AFT Resolution


WHEREAS, the American Federation of Teachers resolution on Dignity, Respect and Justice in the Workplace (2009) defines workplace bullying as a "a pattern of coercive, insidious behavior used by one person to gain or exercise power and control over another person and creates a harmful work environment"; and

WHEREAS, workplace bullying has also been defined, by the Work Place Bullying Institute, as the repeated, health-harming mistreatment of one or more persons by one or more perpetrators, taking the form of verbal abuse, such as threatening and humiliating or offensive behavior that interferes with or sabotages and prevents the completion of job-related tasks (Work Place Bullying Institute, WBI); and

WHEREAS, according to a Zogby Survey (2007), 54 million or 37 percent of all Americans have reported incidents of bullying in the workplace, and another 12 percent have been a witness to it; and

WHEREAS, the same survey indicates that 45 percent of targets suffer health problems related to bullying, such as stress, loss of sleep, severe anxiety, depression, post-traumatic stress disorder, reduced immunity to infection, stress-related gastrointestinal disorders, hypertension, pathophysiologic changes that increase the risk of cardiovascular disease and other such conditions; and

WHEREAS, the same survey indicates that targets can suffer economic harm through termination, demotion or denial of promotion, and, in 70 percent of cases, targets are forced to leave their jobs voluntarily or involuntarily ("Worry for a Living? Workplace Bullying Report on Abusive Workplace," APA Monitor on Psychology. Volume 37, No. 7 July/August 2006); and

WHEREAS, although 42 percent of bullied employees file a complaint with their employer, 60 percent of such complaints are ignored; and

WHEREAS, the majority of those victimized by this form of harassment are not members of a protected group; and

WHEREAS, workplace bullying, which is generally not prohibited by law in the United States, is four times more prevalent than illegal harassment or discrimination based on sex, race, religion, sexual orientation, age, disabilities and veterans status; and

WHEREAS, fearing possible retaliation, as occurs in 52 percent of cases, victims often suffer in silence ("Worry for a Living? Workplace Bullying Report on Abusive Workplace," APA Monitor on Psychology.
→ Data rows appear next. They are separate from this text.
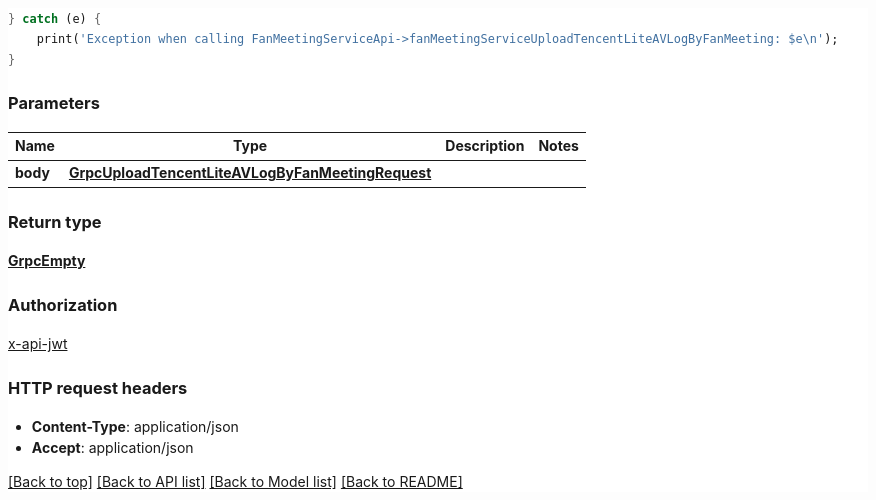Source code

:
 ```dart
} catch (e) {
    print('Exception when calling FanMeetingServiceApi->fanMeetingServiceUploadTencentLiteAVLogByFanMeeting: $e\n');
}
```

### Parameters

Name | Type | Description  | Notes
------------- | ------------- | ------------- | -------------
 **body** | [**GrpcUploadTencentLiteAVLogByFanMeetingRequest**](GrpcUploadTencentLiteAVLogByFanMeetingRequest.md)|  | 

### Return type

[**GrpcEmpty**](GrpcEmpty.md)

### Authorization

[x-api-jwt](../README.md#x-api-jwt)

### HTTP request headers

 - **Content-Type**: application/json
 - **Accept**: application/json

[[Back to top]](#) [[Back to API list]](../README.md#documentation-for-api-endpoints) [[Back to Model list]](../README.md#documentation-for-models) [[Back to README]](../README.md)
Volume 37, No. 7 July/August 2006); and

WHEREAS, every worker has a right to be treated with dignity and respect and to work in a safe and healthy environment, free of verbal and nonverbal abuse, intimidating body language, retaliation and any form of hostility; and

WHEREAS, the AFT's Resolution on Dignity, Respect and Justice in the Workplace (2009) affirms the AFT's core commitment to securing dignity and fairness for all in the workplace; and

WHEREAS, 17 states, including New York and Illinois, have introduced Healthy Workplace Bills to correct this injustice, and some have begun initial passage of the legislation—for example, New York, where the State Senate passed the bill in April 2010; and

RESOLVED, that the American Federation of Teachers, which has already resolved to draft legislation that would make workplace bullying illegal, continue to work to see this legislation enacted, if necessary, creating a coalition of support with the AFL-CIO and other unions; and

RESOLVED, that the AFT continue to provide examples of relevant contract language to its locals and that the AFT provide locals and state federations with examples of relevant state legislation, and that the AFT continue to provide information about workplace bullying to its local and state affiliates in order that they might pursue state and local remedies to correct legal victimization of our members and fellow workers.


Please note that a newer resolution, or portion of a resolution, may have superseded an earlier resolution on the same subject. As a result, with the exception of resolutions adopted at our most recent AFT convention, resolutions do not necessarily reflect current AFT policies.